## ТЕКСТ ДЛЯ ЧТЕНИЯ

- - - - -

И у него были люди, с которыми он делился некоторыми чувствами своими, которым он кое-что рассказывал… Но друзей, истинных друзей, которым все открыто, которые так же знают вашу душу, как свою душу, у него не было; и он был одинок среди людей, и только Бог один всецело владел и наполнял этого великого человека.
А отец Иоанн! Помимо того, что он проводил на народе три четверти суток, что не только во время служб и посещений домов он был окружен теснившейся к нему толпой, но и во время переездов в вагонах его не оставляли люди и настойчиво лезли к нему; кроме всего этого постоянного нахождения в самой гуще народной, он, урывая время у ночи, вел еще свой дневник, печатавшийся и назначенный для тех же людей, которые к нему постоянно обращались, – и он был глубоко одинок…
Кто бы, равный, мог подойти к нему в те часы, когда он один, в присутствии лишь догоравших звезд, в предрассветные часы, стоял под открытым небом, на воле, и душа его говорила с Богом и внимала Ему?

- - - - -

## ПРЕДОСТАВЛЕННЫЕ СВЕДЕНИЯ
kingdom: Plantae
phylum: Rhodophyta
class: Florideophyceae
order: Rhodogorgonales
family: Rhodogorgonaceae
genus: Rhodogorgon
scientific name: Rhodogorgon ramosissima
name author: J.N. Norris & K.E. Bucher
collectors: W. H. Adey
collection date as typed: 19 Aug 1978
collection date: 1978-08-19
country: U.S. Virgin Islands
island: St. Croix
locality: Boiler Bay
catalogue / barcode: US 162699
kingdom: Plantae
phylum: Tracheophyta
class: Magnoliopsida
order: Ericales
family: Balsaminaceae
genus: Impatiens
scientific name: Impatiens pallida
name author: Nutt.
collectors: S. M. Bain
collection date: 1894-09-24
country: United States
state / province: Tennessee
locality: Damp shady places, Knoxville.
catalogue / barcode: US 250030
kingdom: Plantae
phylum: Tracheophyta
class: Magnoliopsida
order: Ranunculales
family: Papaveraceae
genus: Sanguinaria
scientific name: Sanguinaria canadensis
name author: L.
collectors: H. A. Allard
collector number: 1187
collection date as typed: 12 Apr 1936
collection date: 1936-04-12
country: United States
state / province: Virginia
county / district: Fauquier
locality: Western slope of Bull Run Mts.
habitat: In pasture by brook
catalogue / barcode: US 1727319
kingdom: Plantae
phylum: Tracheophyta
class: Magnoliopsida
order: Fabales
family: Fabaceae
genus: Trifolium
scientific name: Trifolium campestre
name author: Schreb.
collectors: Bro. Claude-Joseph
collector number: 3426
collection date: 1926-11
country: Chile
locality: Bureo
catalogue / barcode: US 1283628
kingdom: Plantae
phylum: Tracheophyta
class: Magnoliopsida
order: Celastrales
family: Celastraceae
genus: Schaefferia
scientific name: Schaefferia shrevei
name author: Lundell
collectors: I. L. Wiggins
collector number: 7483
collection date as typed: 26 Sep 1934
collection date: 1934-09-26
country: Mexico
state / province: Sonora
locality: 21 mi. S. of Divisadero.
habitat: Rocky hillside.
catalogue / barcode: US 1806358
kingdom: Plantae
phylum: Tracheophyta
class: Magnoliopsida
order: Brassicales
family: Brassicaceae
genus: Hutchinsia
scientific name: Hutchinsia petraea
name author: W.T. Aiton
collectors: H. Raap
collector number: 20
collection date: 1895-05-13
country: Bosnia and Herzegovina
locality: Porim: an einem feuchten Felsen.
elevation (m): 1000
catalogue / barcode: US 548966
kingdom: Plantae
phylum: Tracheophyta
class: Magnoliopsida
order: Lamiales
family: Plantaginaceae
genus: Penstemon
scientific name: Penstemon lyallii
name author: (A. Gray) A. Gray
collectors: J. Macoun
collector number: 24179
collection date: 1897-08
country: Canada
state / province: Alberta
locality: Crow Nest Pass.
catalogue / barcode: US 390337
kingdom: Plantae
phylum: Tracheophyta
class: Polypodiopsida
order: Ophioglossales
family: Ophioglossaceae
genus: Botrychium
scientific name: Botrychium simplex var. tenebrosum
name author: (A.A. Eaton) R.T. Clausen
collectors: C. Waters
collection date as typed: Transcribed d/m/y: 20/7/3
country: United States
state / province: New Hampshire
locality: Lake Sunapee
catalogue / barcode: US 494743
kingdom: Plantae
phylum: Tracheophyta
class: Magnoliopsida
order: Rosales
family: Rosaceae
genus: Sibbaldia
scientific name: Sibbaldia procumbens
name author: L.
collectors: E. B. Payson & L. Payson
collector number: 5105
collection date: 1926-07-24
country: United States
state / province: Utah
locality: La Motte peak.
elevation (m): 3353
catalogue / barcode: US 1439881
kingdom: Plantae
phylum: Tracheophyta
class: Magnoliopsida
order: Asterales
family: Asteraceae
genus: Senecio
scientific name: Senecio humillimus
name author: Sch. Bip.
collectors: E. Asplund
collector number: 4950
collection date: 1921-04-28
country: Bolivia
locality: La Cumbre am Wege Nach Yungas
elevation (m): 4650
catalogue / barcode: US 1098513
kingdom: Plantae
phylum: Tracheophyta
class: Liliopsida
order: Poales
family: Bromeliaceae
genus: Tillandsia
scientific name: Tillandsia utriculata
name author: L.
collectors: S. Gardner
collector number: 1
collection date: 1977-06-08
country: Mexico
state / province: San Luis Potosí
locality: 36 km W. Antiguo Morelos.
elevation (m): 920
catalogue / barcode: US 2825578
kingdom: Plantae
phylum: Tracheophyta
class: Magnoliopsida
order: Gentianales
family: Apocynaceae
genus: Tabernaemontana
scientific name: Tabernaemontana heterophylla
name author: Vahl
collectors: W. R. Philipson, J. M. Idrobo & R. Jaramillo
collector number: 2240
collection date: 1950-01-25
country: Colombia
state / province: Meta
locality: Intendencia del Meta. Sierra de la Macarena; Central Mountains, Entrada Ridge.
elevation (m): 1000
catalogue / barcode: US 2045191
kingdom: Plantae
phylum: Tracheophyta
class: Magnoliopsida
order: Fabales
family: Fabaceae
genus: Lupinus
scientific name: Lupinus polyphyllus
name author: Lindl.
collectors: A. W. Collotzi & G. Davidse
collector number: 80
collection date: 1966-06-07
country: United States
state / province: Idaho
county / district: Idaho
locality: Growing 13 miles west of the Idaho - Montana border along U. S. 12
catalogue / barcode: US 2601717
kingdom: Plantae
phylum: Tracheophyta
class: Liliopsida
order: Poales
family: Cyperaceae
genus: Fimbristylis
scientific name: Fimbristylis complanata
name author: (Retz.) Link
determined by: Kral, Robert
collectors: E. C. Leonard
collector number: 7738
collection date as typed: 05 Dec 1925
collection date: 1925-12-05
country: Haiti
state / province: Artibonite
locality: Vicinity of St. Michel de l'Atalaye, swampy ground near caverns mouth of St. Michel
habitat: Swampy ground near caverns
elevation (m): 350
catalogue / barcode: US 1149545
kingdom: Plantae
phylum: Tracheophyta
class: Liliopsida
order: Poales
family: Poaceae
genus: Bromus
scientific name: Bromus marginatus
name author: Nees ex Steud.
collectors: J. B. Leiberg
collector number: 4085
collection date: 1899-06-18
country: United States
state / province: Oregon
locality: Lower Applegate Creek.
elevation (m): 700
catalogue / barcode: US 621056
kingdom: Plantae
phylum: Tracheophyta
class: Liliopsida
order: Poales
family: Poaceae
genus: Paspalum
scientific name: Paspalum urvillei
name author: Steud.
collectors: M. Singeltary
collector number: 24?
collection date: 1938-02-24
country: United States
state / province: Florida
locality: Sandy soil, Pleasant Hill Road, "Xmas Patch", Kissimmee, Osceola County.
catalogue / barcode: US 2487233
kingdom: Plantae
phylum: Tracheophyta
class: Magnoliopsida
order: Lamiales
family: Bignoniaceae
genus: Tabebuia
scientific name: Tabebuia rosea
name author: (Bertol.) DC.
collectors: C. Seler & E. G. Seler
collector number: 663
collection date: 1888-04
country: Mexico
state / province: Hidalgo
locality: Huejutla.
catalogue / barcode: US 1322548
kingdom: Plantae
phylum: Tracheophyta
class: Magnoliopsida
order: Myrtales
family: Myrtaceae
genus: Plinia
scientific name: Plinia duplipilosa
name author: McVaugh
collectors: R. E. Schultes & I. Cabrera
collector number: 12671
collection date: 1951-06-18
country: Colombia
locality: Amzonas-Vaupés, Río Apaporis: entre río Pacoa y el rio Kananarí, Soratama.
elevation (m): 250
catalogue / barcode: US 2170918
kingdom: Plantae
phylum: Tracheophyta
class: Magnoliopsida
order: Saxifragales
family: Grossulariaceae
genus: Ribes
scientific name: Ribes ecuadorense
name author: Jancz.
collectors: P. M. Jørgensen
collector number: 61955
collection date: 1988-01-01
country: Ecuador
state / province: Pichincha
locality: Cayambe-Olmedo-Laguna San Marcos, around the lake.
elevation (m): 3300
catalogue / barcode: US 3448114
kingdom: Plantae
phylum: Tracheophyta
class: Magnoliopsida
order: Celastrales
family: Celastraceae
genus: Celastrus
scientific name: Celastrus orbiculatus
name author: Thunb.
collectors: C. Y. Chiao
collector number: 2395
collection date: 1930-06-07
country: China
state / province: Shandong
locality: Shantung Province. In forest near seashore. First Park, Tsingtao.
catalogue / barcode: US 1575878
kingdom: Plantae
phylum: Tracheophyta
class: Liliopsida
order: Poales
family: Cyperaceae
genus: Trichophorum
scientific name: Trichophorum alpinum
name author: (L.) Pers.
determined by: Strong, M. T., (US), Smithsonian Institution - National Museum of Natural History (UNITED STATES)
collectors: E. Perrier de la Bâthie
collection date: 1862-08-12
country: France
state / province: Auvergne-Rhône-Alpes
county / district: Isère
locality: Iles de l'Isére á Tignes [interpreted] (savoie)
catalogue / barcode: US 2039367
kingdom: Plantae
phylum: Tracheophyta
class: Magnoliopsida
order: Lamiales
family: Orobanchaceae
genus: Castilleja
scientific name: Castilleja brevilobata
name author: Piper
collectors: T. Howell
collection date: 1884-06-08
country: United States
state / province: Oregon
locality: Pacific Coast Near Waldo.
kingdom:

- - - - -

## ЧТО НУЖНО СДЕЛАТЬ
(1) Воспроизведите дословно отрывок из текста об отце Иоанне, начиная со слов «А отец Иоанн!» и заканчивая словами «и внимала Ему?».
(2) Выпишите без изменений строки записей, начиная со строки, в которой стоит «genus: Plinia», и заканчивая строкой, в которой стоит «elevation (m): 250», включая обе эти строки.

## В ОТВЕТ
(1)
А отец Иоанн! Помимо того, что он проводил на народе три четверти суток, что не только во время служб и посещений домов он был окружен теснившейся к нему толпой, но и во время переездов в вагонах его не оставляли люди и настойчиво лезли к нему; кроме всего этого постоянного нахождения в самой гуще народной, он, урывая время у ночи, вел еще свой дневник, печатавшийся и назначенный для тех же людей, которые к нему постоянно обращались, – и он был глубоко одинок…
Кто бы, равный, мог подойти к нему в те часы, когда он один, в присутствии лишь догоравших звезд, в предрассветные часы, стоял под открытым небом, на воле, и душа его говорила с Богом и внимала Ему?

(2)
genus: Plinia
scientific name: Plinia duplipilosa
name author: McVaugh
collectors: R. E. Schultes & I. Cabrera
collector number: 12671
collection date: 1951-06-18
country: Colombia
locality: Amzonas-Vaupés, Río Apaporis: entre río Pacoa y el rio Kananarí, Soratama.
elevation (m): 250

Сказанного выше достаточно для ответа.